I’ve been here a month. I’d been here before — not just to Beijing but this exact area. I taught a month at Beijing University, right next to Tsinghua, met lots of PKU students, who are similar to Tsinghua students. So many aspects of life here don’t surprise me. But here are four things that have surprised me.
- The beauty of the Tsinghua campus. It’s huge, more like a village than a campus, and it has an unusual Jane-Jacobsian beauty. Lots of new building, lots of old buildings, vast diversity of uses (elementary school, high school, big natatorium, little corner shops that repair bikes, barbers, tailors), lots of paths of different sizes through lots of greenery. Few cars, lots of bikes. It isn’t pedestrian friendly because things are so far apart but it is very bike-friendly. Basically quiet.
- How much time I spend bike riding. Perhaps an hour in a typical day. It is still a little scary to ride outside campus but I have seen a vast amount of bike riding and no accidents. There are big bike lanes — very different from Japan.

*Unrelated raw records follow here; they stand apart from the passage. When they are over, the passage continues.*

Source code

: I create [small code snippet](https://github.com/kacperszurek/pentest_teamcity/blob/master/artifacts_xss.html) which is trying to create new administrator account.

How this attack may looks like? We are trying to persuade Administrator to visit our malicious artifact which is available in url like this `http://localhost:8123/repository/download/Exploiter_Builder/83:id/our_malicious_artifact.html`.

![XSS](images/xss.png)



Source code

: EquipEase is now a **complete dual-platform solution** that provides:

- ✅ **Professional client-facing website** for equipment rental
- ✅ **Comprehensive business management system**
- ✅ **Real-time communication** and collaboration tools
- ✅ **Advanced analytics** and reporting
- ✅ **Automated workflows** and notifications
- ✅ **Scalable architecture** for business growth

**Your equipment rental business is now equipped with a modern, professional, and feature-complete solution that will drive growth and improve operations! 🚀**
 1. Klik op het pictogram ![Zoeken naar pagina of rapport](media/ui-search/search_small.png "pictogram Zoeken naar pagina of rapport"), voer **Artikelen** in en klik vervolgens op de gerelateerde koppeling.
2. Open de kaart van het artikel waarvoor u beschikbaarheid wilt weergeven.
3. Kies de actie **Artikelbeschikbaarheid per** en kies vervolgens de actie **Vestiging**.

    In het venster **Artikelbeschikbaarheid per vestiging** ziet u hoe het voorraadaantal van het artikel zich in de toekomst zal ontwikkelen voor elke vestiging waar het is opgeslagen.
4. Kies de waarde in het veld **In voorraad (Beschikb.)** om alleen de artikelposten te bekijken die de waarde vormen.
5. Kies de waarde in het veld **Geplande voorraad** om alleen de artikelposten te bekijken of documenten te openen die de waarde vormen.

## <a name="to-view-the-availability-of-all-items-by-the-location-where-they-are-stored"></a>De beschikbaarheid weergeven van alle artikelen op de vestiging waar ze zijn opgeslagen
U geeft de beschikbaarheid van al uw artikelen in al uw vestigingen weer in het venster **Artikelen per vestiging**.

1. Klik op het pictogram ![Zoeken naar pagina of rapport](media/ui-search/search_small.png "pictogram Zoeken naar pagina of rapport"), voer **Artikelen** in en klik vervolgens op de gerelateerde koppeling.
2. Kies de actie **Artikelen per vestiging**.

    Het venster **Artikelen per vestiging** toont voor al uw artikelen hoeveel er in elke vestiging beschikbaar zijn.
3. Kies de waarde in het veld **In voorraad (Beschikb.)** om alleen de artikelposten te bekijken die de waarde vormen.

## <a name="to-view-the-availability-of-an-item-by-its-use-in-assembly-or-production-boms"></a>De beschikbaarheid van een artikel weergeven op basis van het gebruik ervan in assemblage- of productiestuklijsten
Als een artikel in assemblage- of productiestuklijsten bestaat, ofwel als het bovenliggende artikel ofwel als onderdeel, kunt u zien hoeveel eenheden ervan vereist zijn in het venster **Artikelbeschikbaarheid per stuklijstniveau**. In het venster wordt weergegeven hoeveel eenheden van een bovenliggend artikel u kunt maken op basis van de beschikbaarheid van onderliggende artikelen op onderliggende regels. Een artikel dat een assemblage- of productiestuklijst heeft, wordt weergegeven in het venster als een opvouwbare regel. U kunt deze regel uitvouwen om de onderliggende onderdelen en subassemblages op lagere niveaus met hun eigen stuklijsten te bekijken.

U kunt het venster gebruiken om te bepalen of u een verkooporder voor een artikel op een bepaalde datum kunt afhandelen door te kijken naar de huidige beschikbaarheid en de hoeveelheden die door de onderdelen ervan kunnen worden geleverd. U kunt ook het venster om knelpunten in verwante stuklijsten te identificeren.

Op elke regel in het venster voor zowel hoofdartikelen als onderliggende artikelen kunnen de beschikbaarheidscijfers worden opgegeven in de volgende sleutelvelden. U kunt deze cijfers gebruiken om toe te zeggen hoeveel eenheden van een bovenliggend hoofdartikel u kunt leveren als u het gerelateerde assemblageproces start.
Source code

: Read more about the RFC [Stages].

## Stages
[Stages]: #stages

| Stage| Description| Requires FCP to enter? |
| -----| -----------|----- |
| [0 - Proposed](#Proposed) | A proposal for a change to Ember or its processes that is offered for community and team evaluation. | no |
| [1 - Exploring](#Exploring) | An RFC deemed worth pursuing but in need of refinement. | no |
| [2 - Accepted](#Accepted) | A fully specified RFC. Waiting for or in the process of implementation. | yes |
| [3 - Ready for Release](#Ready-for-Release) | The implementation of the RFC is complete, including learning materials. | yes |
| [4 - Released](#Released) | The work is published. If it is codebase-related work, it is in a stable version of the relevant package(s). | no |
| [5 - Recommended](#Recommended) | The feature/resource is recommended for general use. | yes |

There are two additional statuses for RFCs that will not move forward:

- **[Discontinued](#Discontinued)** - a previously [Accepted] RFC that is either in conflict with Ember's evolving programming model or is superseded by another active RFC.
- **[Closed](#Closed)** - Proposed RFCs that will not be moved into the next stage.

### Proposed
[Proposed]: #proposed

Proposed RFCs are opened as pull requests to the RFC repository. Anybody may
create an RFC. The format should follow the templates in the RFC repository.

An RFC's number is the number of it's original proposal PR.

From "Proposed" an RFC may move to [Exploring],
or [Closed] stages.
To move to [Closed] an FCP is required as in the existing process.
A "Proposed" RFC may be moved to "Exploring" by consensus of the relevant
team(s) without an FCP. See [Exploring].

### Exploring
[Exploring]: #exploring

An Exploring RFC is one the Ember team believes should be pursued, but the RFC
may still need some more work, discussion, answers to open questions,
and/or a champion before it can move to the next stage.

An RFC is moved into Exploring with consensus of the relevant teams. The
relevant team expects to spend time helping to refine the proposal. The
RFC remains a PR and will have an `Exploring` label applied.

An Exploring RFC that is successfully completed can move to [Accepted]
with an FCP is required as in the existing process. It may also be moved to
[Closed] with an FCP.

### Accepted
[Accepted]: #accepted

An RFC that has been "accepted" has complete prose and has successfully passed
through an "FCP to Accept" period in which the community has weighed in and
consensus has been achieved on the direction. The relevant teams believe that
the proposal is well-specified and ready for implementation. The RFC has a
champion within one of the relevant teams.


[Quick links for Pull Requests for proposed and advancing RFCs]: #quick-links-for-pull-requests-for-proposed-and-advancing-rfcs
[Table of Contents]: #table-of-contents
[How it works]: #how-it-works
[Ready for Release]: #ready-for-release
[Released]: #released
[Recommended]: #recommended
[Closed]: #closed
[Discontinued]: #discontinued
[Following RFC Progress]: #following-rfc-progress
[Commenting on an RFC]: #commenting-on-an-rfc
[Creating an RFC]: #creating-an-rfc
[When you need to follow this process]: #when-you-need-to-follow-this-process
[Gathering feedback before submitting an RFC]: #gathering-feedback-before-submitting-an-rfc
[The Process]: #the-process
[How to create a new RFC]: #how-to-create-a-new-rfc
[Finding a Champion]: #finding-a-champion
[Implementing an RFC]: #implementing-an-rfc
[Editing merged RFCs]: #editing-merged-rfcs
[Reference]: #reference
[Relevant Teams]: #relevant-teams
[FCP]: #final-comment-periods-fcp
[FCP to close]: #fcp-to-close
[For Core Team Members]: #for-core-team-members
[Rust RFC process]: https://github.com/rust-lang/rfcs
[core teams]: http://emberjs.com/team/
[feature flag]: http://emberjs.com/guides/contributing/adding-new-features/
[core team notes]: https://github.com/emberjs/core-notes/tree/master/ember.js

- How slowly I am learning Chinese. I thought I would learn in some conventional way — hire a tutor, go through a textbook — but the one tutor I tried was boring and the conversational textbooks teach stuff people never say (just as my Chinese friends reply to “thank you” with “not at all”). But I do have a burning desire to learn, it is connecting that desire with the right knowledge that is the problem. Ideally I would have someone with me all the time and when I wanted to say something or understand something I would be told the answer.
- How rarely I leave my neighborhood. I’ve gone downtown once. I went somewhere else once. Just getting internet access has taken a significant amount of time.
Basically I’ve been turned into a child. Learning the language, bike riding, not going far from home. Fortunately without school to attend.